In the past, I’ve always had issues with jet lag. My family can attest to the joy of seeing me for the first time in a year or two, only to have me fall asleep while talking to them.But this year was totally different, and the only thing I did differently was to eat differently. If you’ve kept up with the blog, you know that on the way to America from Asia I ate a big, protein and fat rich breakfast before I left. I then ate nothing for 16 hours. I did the same thing when I went from Atlanta to Frankfurt, and then from Munich to Chicago. The worst my “jet lag” got was feeling a bit sleepy the first night. But every night I was able to stay up till at least 9pm, and I never woke up in the middle of the night and couldn’t get back to sleep. I slept till normal times–7am–without difficulty.

I just finished my last flight. If you read a couple posts back, you know it was the Nightmare Brought To You By Delta. It involved flying five hours into our flight, then turning around and coming five hours all the way back to Seattle rather than fly one extra hour on to our destination. After a two hour stand-in-line turnaround, we flew the eleven and a half hours to our destination. Since the first flight was an evening one, and since I arrived at my destination in the late morning,  it meant that when I finally went to bed at my destination I’d been awake for almost 48 hours.

I did not feel good.

That is an understatement, actually. I felt like warmed over death. You know it’s bad when the plane has a bumpy landing and you think:

We could die here…Meh. Who cares? At least this would be over. I wouldn’t even have to go through customs and immigration.

That’s how bad it was. I got home and couldn’t remember my name at times, or where anything was in the house. I was thinking that finally jet lag had really caught up with me. Eating just fat and protein had been good, but finally it had met its match. It was 8pm, and I couldn’t stay awake another second. I collapsed into bed by 9pm and slept till the alarm went off the next morning at 7am. I felt almost exactly the same when I got up as I did when I went to bed: exhausted and sick. Dizzy. Unable to concentrate or think.

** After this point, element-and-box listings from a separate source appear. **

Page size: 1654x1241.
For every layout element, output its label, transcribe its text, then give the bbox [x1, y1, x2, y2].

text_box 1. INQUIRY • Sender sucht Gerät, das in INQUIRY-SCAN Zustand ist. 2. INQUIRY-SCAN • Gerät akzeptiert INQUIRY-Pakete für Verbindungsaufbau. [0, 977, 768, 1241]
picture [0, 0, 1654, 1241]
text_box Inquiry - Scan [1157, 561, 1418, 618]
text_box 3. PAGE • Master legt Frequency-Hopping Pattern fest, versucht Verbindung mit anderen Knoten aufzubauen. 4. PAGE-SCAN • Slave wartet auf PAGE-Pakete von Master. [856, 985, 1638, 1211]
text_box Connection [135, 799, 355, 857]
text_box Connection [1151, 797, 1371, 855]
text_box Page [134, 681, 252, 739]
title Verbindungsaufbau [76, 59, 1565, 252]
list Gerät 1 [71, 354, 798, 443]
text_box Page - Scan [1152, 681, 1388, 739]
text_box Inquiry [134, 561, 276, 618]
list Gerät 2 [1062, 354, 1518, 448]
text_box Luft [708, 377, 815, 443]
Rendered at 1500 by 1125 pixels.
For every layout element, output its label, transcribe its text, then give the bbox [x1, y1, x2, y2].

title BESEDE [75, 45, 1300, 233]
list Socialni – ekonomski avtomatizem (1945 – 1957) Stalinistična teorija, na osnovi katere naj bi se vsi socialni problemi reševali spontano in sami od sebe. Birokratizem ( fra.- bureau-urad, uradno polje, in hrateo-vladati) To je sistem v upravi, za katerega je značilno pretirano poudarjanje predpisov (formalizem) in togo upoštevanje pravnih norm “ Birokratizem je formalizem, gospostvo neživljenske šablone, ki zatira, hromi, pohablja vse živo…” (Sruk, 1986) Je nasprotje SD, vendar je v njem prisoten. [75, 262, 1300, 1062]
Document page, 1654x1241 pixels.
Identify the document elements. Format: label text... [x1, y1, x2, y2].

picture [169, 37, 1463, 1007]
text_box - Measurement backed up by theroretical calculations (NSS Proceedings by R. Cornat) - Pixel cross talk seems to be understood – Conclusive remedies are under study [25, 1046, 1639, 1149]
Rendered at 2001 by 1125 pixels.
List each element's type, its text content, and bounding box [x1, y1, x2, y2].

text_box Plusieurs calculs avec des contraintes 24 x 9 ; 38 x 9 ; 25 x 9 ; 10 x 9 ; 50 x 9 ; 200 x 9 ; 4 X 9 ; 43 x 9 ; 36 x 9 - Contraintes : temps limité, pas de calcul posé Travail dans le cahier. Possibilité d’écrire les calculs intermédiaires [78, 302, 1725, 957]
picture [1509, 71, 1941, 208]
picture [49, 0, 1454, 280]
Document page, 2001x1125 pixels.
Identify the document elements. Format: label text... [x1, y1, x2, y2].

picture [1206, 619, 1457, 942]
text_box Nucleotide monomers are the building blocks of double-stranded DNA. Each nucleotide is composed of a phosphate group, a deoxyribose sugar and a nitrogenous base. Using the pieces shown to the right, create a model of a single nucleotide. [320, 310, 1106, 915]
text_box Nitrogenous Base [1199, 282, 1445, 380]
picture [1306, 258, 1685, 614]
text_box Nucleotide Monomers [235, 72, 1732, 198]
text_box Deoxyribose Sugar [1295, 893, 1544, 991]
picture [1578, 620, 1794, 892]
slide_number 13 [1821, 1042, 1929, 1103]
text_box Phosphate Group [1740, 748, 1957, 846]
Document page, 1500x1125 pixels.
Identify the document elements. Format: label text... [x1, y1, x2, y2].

But as that day went on, I began to feel better. I just rested, but I did not nap. I expected to be sleepy too early–after all, that’s the hallmark of jetlag–but I was doing great by evening. I stayed up till 10, and I got up at 6:00 this morning without any problems. It’s now 5pm and I’m not sleepy at all.

Know why not? It’s not jet lag. I was exhausted from lack of sleep. But once I got a good 10 hours of sleep that first night and spent most of Sunday resting quietly, I recovered from the exhaustion.

But actual jet lag? Still none. It’s like there was no time difference between here and Seattle. I’m awake at the right times, asleep at the right times, and don’t feel like a zombie. And I haven’t tried any gimmicks: there is no grass to walk in barefoot. There’s not been any sun visible since I arrived. I haven’t worn magnets, or exercised (yet) or worn magic glasses.

All I’ve done is eat good, clean meat and fat, while not eating any kind of grain or sugar or starch.